One Awe-full Night
Winner, Crow Writing Contest, 2021
By Esperanza Ries, University of Arizona
Esperanza Ries is studying Studio Art at the University of Arizona. She is emphasizing in Illustration with hopes to one day work for Pixar. When Esperanza is not creating art, she enjoys writing, stargazing, and watching Disney movies. She also spends her time playing with her dog, Honey, and her cat, Finn.
What seemed like a harmless trip to the observatory turned into something that would change my life. My friend from Southern Arizona, Geovanna, was staying with me for the week, and we had several exciting activities planned. That June evening, we would be faced with unexpected terror and several moments of awe-inspiring wonder. Little did I realize what would be birthed that night.
It was the second week of June 2019, and Geovanna and I had spent several months planning for the week she would spend with me. Even though she only lived an hour away, close to Nogales, we would only see each other a couple times a year. For our week together, we had planned a few small activities like baking bread and desserts from scratch, going to the spa, visiting our other friends, and watching Disney movies in a pillow fort. The trip to Kitt Peak would be our big adventure for the week.

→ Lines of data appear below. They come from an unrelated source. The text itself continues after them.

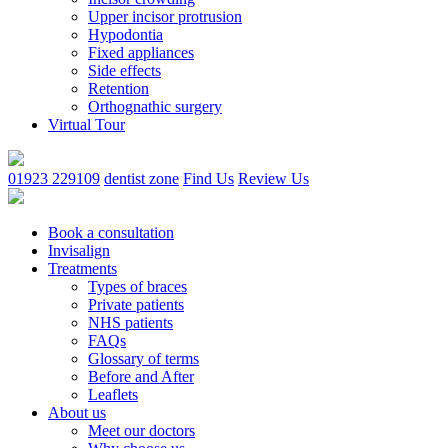
Upper incisor protrusion
Hypodontia
Fixed appliances
Side effects
Retention
Orthognathic surgery
Virtual Tour
01923 229109
dentist zone
Find Us
Review Us
Book a consultation
Invisalign
Treatments
Types of braces
Private patients
NHS patients
FAQs
Glossary of terms
Before and After
Leaflets
About us
Meet our doctors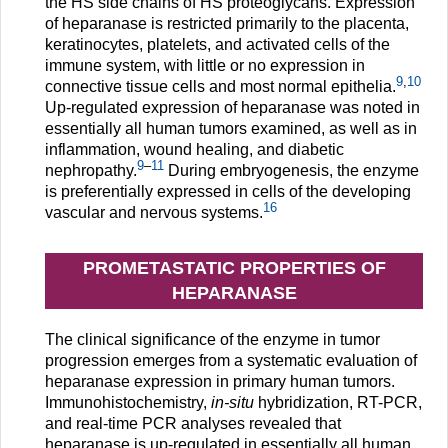
the HS side chains of HS proteoglycans. Expression
of heparanase is restricted primarily to the placenta,
keratinocytes, platelets, and activated cells of the
immune system, with little or no expression in
9
,
10
connective tissue cells and most normal epithelia.
Up-regulated expression of heparanase was noted in
essentially all human tumors examined, as well as in
inflammation, wound healing, and diabetic
9
–
11
nephropathy.
During embryogenesis, the enzyme
is preferentially expressed in cells of the developing
16
vascular and nervous systems.
PROMETASTATIC PROPERTIES OF
HEPARANASE
The clinical significance of the enzyme in tumor
progression emerges from a systematic evaluation of
heparanase expression in primary human tumors.
Immunohistochemistry,
in-situ
hybridization, RT-PCR,
and real-time PCR analyses revealed that
heparanase is up-regulated in essentially all human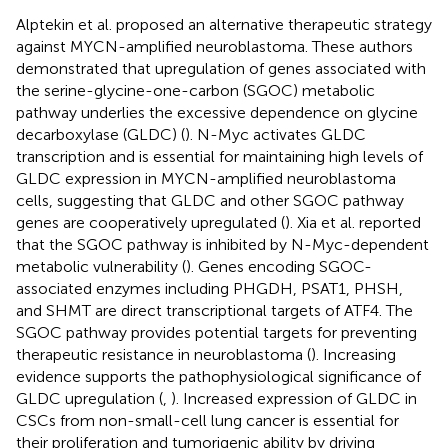
Alptekin et al. proposed an alternative therapeutic strategy
against MYCN-amplified neuroblastoma. These authors
demonstrated that upregulation of genes associated with
the serine-glycine-one-carbon (SGOC) metabolic
pathway underlies the excessive dependence on glycine
decarboxylase (GLDC) (
). N-Myc activates GLDC
transcription and is essential for maintaining high levels of
GLDC expression in MYCN-amplified neuroblastoma
cells, suggesting that GLDC and other SGOC pathway
genes are cooperatively upregulated (
). Xia et al. reported
that the SGOC pathway is inhibited by N-Myc-dependent
metabolic vulnerability (
). Genes encoding SGOC-
associated enzymes including PHGDH, PSAT1, PHSH,
and SHMT are direct transcriptional targets of ATF4. The
SGOC pathway provides potential targets for preventing
therapeutic resistance in neuroblastoma (
). Increasing
evidence supports the pathophysiological significance of
GLDC upregulation (
,
). Increased expression of GLDC in
CSCs from non-small-cell lung cancer is essential for
their proliferation and tumorigenic ability by driving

I slid my way into the driver’s seat of my little black Volvo, closing the door beside me. “Are you ready for this?” I said to my smiling friend sitting on the passenger side.
“I’m ready,” she replied.
I buckled my seatbelt then looked behind me as I slowly backed out of the driveway. Once out of the driveway, I squinted at the road ahead of me. “Only an hour and a half of driving until we will be staring at stars and planets through a telescope”, I thought to myself. The drive out of town was uneventful; the traffic was light which made the drive more enjoyable. It was slightly humid, and the clouds gathered in small clusters to drop rain in an unpredictable manner. The farther we drove away from town, the cloudier the sky seemed to be. The sky was a dim gray with some wispy clouds floating over the open plains. One of my favorite things to do is watching the shadows on the ground that the clouds overhead cast. If I had not been driving, I would have spent the whole car ride watching the shadows.
I turned down the volume of Josh Groban playing through the stereo, as I felt a bit of worry rise in me. I drove under what looked like storm clouds and muttered to Geo, “I really hope it doesn’t rain. It would suck to drive all this way then to just go home because of a little rain.”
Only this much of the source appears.